**WHAT YOU WILL DO**
Below are records to transcribe in full and unchanged; omit every picture.

**INPUT DATA**
#####

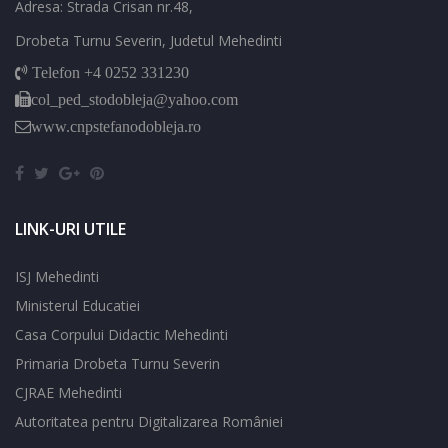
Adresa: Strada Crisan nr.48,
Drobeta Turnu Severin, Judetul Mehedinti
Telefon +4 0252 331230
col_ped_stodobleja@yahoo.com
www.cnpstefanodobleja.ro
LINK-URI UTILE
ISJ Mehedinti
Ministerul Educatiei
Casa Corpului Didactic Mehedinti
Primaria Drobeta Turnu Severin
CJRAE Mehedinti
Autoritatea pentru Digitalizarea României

#####

**PROBLEM SOLUTION**
Adresa: Strada Crisan nr.48,
Drobeta Turnu Severin, Judetul Mehedinti
Telefon +4 0252 331230
col_ped_stodobleja@yahoo.com
www.cnpstefanodobleja.ro
LINK-URI UTILE
ISJ Mehedinti
Ministerul Educatiei
Casa Corpului Didactic Mehedinti
Primaria Drobeta Turnu Severin
CJRAE Mehedinti
Autoritatea pentru Digitalizarea României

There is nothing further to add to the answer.